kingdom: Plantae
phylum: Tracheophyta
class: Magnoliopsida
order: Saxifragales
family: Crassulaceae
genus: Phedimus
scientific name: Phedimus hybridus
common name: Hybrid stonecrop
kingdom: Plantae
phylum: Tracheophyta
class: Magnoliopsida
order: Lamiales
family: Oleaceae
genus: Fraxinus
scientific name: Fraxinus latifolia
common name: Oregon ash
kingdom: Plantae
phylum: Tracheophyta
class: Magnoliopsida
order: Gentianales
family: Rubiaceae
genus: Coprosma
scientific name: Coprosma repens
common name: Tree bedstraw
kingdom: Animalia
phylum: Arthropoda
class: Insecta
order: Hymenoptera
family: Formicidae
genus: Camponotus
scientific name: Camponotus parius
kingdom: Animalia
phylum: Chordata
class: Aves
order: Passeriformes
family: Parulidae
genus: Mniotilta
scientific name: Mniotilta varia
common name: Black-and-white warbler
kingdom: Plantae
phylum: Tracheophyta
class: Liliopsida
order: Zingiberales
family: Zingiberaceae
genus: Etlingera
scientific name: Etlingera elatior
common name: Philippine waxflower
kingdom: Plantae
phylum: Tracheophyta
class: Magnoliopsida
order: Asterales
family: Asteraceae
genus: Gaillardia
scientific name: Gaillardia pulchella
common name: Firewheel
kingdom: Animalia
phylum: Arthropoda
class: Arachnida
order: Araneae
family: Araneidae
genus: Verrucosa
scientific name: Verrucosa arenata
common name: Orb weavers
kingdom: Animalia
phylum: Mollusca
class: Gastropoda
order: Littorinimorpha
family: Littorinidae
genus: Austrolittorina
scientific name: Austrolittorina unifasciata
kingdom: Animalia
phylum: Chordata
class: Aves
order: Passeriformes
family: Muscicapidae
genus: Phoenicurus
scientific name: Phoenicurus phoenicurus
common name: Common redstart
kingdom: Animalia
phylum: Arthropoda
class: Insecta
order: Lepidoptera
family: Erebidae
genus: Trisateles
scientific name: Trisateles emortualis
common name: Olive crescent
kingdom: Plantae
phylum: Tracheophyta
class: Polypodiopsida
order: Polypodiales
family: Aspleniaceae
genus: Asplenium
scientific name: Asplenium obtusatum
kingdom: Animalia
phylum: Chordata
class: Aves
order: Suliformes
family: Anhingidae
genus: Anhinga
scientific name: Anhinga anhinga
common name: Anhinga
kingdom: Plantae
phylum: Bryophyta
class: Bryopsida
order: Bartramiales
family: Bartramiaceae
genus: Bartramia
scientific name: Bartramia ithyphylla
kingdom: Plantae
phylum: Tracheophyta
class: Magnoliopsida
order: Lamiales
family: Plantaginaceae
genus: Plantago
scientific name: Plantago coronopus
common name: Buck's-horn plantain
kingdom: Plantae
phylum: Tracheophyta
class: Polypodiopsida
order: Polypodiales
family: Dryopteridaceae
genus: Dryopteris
================
Reproduisez sans aucune modification toutes les lignes du matériel ci-dessus.

kingdom: Plantae
phylum: Tracheophyta
class: Magnoliopsida
order: Saxifragales
family: Crassulaceae
genus: Phedimus
scientific name: Phedimus hybridus
common name: Hybrid stonecrop
kingdom: Plantae
phylum: Tracheophyta
class: Magnoliopsida
order: Lamiales
family: Oleaceae
genus: Fraxinus
scientific name: Fraxinus latifolia
common name: Oregon ash
kingdom: Plantae
phylum: Tracheophyta
class: Magnoliopsida
order: Gentianales
family: Rubiaceae
genus: Coprosma
scientific name: Coprosma repens
common name: Tree bedstraw
kingdom: Animalia
phylum: Arthropoda
class: Insecta
order: Hymenoptera
family: Formicidae
genus: Camponotus
scientific name: Camponotus parius
kingdom: Animalia
phylum: Chordata
class: Aves
order: Passeriformes
family: Parulidae
genus: Mniotilta
scientific name: Mniotilta varia
common name: Black-and-white warbler
kingdom: Plantae
phylum: Tracheophyta
class: Liliopsida
order: Zingiberales
family: Zingiberaceae
genus: Etlingera
scientific name: Etlingera elatior
common name: Philippine waxflower
kingdom: Plantae
phylum: Tracheophyta
class: Magnoliopsida
order: Asterales
family: Asteraceae
genus: Gaillardia
scientific name: Gaillardia pulchella
common name: Firewheel
kingdom: Animalia
phylum: Arthropoda
class: Arachnida
order: Araneae
family: Araneidae
genus: Verrucosa
scientific name: Verrucosa arenata
common name: Orb weavers
kingdom: Animalia
phylum: Mollusca
class: Gastropoda
order: Littorinimorpha
family: Littorinidae
genus: Austrolittorina
scientific name: Austrolittorina unifasciata
kingdom: Animalia
phylum: Chordata
class: Aves
order: Passeriformes
family: Muscicapidae
genus: Phoenicurus
scientific name: Phoenicurus phoenicurus
common name: Common redstart
kingdom: Animalia
phylum: Arthropoda
class: Insecta
order: Lepidoptera
family: Erebidae
genus: Trisateles
scientific name: Trisateles emortualis
common name: Olive crescent
kingdom: Plantae
phylum: Tracheophyta
class: Polypodiopsida
order: Polypodiales
family: Aspleniaceae
genus: Asplenium
scientific name: Asplenium obtusatum
kingdom: Animalia
phylum: Chordata
class: Aves
order: Suliformes
family: Anhingidae
genus: Anhinga
scientific name: Anhinga anhinga
common name: Anhinga
kingdom: Plantae
phylum: Bryophyta
class: Bryopsida
order: Bartramiales
family: Bartramiaceae
genus: Bartramia
scientific name: Bartramia ithyphylla
kingdom: Plantae
phylum: Tracheophyta
class: Magnoliopsida
order: Lamiales
family: Plantaginaceae
genus: Plantago
scientific name: Plantago coronopus
common name: Buck's-horn plantain
kingdom: Plantae
phylum: Tracheophyta
class: Polypodiopsida
order: Polypodiales
family: Dryopteridaceae
genus: Dryopteris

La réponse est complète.